Les entreprises et l'Europe

  • 20 décembre 2021
  • Temps de lecture: 2 min

L’export, un enjeu pour l’emploi et pour la place de la France au sein de l’Union européenne

Dans un rapport publié le mois dernier, Bruxelles indique que les exportations européennes ont soutenu 38 millions d’emplois sur le continent en 2019. Ce chiffre, en constante progression, détonne avec le déficit commercial toujours plus conséquent de la France, relevé par les Douanes début décembre. 
 

export français

11 millions d’emplois supplémentaires en 10 ans. Au total, les exportations européennes vers le reste du monde ont soutenu 38 millions d’emplois au sein des pays membres en 2019. En France, 4 millions de personnes sont concernées. Le rapport sorti mi-novembre est l’occasion pour la Commission Eeuropéenne, son émetteur, de rappeler l’importance d’une politique commerciale ouverte sur le monde. « Notre priorité est de continuer à stimuler les exportations et de créer des marchés pour les biens et services des pays membres. Cela aidera nos entreprises - en particulier les PME, qui représentent 93 % de tous nos exportateurs - à créer des emplois à travers l’Union européenne », indique Valdis Dombrovskis, commissaire européen au Commerce, dans un communiqué. Ce dernier souligne également que ces métiers sont en moyenne 12 % mieux payés que les autres. Mais alors que les exportations françaises ont alimenté 6,4 millions d’emplois dans le monde (dont 4,1 millions en Europe) en 2019, l’Hexagone continue d’être en déficit commercial avec la plupart de ses partenaires européens.
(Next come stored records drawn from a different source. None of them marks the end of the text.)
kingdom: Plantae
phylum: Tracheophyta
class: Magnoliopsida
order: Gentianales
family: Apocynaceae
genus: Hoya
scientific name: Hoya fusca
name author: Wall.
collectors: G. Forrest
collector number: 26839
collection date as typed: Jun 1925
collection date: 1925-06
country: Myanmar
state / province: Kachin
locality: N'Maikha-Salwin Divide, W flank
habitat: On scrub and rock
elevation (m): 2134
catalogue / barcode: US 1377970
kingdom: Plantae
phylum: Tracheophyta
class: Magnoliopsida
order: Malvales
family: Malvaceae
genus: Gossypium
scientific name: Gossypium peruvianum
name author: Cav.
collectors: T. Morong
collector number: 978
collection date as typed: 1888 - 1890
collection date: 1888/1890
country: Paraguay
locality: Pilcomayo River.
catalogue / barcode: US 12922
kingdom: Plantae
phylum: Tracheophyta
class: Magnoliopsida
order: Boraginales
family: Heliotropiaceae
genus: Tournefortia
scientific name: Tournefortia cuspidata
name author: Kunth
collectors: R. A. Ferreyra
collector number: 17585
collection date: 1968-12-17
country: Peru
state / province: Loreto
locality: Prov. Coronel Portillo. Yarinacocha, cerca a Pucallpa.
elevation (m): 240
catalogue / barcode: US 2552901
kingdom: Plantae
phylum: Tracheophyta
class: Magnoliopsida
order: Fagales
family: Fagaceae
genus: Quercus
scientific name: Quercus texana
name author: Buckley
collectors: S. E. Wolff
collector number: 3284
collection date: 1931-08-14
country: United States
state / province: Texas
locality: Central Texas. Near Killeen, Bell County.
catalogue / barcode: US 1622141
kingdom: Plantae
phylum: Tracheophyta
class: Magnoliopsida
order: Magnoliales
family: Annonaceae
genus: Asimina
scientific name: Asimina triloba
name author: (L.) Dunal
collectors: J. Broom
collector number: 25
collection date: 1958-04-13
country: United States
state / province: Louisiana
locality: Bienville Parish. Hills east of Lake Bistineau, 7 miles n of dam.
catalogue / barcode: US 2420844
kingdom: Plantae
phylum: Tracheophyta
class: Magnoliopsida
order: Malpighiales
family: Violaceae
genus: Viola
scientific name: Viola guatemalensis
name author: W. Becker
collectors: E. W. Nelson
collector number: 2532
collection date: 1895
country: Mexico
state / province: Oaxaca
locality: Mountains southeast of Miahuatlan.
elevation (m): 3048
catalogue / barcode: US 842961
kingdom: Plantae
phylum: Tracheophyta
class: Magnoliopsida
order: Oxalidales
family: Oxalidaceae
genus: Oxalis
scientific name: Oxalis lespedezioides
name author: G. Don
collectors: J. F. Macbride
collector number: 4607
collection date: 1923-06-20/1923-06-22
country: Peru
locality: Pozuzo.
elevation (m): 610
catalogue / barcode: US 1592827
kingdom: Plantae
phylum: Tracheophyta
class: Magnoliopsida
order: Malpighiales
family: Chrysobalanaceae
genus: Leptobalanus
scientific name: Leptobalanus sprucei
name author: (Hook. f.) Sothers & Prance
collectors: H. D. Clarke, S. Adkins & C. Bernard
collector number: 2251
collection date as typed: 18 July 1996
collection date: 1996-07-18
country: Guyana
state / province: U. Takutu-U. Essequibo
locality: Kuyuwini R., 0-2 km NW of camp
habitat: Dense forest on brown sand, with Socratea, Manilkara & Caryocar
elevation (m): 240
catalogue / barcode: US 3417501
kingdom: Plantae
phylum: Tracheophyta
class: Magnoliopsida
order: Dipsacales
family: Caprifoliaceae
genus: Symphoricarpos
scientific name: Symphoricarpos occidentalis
Produire français pour rester indépendant

Les résultats sur le commerce extérieur français rendus par la direction générale des Douanes début décembre font état d’un solde commercial toujours plus déficitaire, à un peu plus de 77 milliards d’euros. La reprise encore lente des exportations suite à la Covid-19, mais surtout la différence de valeurs entre les importations et exportations françaises creuse la balance. François Bayrou, Haut-Commissaire au Plan, pointe du doigt l’exclusion progressive de certains secteurs de production et souligne quelques paradoxes. Ainsi la France, bien que leader mondial de la production de pommes de terre, importe massivement ses chips et ses flocons, et il en est de même avec sa production de bois et ses meubles. « Nous sommes les clients de ceux qui achètent nos matières premières », accuse-t-il au micro d’Europe 1. Alors qu’il n’y a jamais eu autant d’entreprises exportatrices qu’aujourd’hui en France (130 000), François Bayrou lance l’alerte pour espérer remonter la pente avant qu’il ne soit trop tard. Sa note publiée sur le site du gouvernement identifie plusieurs catégories de produits à reconquérir, parmi lesquels le textile, les produits agricoles et agroalimentaires, ou encore les équipements et objets de la maison. 

Nos voisins outre-Rhin et outre-Alpes, en comparaison, restent de l’autre côté de la balance, avec un excédent commercial de plus de 200 milliards d’euros pour l’Allemagne. Pour rattraper son retard, le gouvernement français a fait de l’internationalisation des entreprises une de ses priorités depuis 2018. Une priorité qui doit lui permettre de conserver sa place prépondérante au sein de l’UE et de réduire sa dépendance vis-à-vis des autres pays membres.